• [Directions for this task]
Could you swap "депозитного счета" for "расчетного счета" in the data from its first line through the line containing "в случае, если", and give back only those lines with nothing else changed?

• [Study material]
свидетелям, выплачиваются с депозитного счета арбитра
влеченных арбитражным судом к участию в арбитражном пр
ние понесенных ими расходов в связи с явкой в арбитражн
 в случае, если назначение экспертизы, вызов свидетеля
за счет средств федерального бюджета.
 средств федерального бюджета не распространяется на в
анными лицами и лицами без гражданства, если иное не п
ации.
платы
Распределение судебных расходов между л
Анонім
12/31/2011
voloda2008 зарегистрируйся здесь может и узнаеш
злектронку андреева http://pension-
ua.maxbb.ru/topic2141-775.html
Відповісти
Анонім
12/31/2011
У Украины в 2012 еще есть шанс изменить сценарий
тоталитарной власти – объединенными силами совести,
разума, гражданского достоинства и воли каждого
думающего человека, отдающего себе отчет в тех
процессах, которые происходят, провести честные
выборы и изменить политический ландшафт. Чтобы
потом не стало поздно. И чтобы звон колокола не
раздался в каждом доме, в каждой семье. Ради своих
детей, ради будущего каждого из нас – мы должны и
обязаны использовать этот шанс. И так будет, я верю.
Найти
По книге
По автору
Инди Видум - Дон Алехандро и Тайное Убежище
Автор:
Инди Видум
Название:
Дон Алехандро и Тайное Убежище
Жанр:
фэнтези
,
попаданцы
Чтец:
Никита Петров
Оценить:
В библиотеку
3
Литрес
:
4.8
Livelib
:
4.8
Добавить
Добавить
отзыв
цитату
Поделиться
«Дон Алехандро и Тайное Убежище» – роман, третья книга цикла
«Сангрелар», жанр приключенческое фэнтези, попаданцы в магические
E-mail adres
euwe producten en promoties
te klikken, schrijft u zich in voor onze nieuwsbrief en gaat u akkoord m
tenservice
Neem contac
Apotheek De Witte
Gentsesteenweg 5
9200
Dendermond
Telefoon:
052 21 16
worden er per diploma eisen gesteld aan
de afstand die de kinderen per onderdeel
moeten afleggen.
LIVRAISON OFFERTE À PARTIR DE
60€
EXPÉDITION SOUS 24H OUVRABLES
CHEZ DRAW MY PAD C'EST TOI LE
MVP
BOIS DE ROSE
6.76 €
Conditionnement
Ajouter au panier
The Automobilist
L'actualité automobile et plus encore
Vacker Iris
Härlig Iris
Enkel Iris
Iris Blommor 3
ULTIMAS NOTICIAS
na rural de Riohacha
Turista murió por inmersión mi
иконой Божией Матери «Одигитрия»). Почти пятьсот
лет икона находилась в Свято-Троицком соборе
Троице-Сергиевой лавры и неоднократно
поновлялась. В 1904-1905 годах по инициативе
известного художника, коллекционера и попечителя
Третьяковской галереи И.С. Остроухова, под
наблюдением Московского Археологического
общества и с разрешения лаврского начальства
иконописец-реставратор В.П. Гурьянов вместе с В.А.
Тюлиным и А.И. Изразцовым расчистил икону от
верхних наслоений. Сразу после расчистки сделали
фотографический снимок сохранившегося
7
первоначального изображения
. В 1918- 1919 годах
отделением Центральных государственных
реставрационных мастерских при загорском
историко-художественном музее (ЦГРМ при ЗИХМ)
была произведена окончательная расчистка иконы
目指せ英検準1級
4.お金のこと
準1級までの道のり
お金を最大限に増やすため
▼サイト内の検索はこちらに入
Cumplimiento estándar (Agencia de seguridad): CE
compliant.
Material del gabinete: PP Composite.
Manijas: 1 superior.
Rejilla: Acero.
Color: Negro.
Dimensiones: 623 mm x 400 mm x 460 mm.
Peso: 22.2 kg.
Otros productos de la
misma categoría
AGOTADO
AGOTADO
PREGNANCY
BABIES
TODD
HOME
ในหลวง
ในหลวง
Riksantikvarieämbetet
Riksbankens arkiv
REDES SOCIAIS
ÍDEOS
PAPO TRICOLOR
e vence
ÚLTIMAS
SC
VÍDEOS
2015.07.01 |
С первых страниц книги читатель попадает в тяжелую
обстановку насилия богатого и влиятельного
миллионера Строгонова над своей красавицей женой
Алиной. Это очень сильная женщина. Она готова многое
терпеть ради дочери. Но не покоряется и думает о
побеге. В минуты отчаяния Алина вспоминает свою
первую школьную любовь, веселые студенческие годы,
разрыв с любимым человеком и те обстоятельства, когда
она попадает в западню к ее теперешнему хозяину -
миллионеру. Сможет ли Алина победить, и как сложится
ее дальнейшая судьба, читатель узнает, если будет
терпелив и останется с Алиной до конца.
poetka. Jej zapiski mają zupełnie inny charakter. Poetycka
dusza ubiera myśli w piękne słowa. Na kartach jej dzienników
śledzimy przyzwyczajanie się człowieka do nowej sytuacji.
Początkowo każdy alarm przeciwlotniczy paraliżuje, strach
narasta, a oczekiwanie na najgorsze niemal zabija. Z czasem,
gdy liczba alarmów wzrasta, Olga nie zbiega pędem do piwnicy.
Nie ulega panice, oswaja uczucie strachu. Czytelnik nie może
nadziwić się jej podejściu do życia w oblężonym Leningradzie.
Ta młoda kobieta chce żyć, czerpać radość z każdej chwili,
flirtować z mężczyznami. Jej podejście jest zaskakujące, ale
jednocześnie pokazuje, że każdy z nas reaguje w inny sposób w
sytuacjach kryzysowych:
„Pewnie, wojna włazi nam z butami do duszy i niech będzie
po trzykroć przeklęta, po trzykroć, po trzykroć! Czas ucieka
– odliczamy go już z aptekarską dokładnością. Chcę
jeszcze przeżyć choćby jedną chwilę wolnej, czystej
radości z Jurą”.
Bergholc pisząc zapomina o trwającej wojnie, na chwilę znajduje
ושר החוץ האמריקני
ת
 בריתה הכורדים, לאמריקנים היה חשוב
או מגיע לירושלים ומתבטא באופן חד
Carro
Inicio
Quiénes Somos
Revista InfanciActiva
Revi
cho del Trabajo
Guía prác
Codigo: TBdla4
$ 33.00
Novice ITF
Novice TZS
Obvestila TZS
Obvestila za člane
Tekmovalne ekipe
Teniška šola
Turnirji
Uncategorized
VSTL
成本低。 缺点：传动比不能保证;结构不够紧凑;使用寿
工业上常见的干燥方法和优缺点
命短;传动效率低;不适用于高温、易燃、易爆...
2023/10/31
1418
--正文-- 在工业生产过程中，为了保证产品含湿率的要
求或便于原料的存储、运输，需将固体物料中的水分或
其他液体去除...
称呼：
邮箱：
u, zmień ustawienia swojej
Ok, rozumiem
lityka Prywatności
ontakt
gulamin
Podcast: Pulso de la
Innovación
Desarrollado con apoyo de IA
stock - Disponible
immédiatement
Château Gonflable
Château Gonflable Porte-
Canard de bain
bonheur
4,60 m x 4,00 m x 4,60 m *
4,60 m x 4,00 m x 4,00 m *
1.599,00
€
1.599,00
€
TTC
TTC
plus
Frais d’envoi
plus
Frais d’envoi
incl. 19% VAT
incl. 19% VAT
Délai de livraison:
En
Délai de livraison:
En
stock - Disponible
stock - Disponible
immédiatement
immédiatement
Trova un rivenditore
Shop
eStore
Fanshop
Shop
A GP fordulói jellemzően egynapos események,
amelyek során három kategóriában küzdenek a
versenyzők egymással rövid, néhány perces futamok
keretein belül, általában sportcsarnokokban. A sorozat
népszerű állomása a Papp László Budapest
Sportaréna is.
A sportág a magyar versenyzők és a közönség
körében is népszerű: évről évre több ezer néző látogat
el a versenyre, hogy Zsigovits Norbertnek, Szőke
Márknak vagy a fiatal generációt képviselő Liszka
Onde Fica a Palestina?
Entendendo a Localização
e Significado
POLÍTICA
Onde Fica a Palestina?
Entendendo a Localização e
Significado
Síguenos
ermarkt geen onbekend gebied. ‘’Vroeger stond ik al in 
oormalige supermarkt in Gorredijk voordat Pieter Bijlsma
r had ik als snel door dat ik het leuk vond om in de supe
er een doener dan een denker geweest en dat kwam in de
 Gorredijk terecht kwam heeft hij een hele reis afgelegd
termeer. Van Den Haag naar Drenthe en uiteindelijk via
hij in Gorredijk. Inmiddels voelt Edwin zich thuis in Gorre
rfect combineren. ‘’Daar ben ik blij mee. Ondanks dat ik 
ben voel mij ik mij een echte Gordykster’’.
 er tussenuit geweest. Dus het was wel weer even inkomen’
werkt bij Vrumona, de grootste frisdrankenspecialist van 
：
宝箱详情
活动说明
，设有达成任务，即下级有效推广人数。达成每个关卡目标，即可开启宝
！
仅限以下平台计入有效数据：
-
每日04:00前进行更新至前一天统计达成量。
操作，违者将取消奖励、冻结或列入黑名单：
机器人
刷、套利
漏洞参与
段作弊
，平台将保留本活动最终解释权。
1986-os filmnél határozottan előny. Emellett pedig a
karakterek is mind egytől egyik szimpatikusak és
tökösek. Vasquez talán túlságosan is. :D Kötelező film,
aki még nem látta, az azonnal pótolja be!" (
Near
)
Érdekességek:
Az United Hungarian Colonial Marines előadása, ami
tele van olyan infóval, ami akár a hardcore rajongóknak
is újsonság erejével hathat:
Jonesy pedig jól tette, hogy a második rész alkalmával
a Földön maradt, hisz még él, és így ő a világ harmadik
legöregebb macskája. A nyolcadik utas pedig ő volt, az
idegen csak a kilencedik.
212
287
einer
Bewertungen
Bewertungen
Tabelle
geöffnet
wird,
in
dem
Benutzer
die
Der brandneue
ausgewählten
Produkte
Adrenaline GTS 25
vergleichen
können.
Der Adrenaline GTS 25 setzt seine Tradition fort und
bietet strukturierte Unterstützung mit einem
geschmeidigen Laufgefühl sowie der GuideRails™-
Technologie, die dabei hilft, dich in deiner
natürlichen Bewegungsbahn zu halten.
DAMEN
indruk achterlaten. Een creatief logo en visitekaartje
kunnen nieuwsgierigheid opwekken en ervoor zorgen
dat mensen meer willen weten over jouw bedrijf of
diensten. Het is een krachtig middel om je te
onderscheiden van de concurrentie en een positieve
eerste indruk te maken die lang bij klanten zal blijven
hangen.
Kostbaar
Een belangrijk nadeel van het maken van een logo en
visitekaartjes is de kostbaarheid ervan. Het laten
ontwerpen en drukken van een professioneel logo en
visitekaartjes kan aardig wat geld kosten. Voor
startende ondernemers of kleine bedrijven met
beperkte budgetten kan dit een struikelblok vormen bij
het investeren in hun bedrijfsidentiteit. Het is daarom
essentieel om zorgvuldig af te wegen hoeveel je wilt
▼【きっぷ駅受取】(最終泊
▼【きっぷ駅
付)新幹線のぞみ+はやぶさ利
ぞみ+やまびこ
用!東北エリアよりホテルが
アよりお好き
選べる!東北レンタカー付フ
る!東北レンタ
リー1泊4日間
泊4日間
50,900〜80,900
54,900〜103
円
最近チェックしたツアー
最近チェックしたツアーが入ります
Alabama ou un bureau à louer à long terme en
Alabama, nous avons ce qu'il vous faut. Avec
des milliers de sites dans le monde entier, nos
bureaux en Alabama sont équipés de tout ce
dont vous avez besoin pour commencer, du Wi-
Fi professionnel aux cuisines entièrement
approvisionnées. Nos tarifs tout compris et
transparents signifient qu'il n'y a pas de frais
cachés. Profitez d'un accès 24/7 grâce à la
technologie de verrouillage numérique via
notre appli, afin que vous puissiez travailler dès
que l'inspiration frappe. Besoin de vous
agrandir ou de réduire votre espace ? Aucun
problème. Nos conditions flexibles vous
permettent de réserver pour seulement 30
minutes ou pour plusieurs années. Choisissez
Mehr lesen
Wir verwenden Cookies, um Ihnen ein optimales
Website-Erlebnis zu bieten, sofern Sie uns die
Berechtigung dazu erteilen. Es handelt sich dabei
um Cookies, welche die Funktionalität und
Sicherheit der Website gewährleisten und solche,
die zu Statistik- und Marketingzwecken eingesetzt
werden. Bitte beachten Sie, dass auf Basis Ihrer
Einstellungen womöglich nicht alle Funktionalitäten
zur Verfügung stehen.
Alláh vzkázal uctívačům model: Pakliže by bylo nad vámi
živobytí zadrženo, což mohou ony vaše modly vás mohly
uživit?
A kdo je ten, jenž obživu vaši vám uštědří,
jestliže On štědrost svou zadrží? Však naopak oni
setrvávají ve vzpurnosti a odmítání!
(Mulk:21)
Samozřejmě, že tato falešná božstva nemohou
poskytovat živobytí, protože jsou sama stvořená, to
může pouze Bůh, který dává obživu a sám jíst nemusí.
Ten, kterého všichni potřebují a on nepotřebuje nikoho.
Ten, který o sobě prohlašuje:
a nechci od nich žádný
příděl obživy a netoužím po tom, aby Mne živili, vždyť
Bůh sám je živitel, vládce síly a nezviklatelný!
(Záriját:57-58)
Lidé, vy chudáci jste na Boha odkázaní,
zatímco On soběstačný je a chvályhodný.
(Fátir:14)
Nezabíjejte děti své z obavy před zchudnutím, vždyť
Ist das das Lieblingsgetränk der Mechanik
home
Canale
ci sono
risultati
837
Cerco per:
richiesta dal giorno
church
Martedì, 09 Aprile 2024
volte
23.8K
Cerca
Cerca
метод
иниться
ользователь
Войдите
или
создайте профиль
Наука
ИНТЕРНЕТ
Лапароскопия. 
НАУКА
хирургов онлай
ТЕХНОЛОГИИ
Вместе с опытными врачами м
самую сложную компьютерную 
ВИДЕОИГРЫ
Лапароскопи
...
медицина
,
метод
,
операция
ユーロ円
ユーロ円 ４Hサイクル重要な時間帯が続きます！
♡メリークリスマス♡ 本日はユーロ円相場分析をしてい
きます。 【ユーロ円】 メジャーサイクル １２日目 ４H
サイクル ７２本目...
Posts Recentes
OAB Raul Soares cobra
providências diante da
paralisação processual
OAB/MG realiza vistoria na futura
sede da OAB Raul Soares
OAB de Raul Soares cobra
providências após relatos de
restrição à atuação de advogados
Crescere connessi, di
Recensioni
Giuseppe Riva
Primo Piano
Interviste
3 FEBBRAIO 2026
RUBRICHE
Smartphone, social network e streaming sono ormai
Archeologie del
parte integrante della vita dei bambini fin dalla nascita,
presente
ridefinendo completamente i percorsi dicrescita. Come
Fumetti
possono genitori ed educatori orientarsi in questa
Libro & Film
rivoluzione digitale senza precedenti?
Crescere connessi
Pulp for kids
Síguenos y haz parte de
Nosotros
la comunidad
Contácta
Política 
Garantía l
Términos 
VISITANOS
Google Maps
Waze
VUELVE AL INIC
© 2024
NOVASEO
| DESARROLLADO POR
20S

• [Answer to the exercise]
свидетелям, выплачиваются с расчетного счета арбитра
влеченных арбитражным судом к участию в арбитражном пр
ние понесенных ими расходов в связи с явкой в арбитражн
 в случае, если назначение экспертизы, вызов свидетеля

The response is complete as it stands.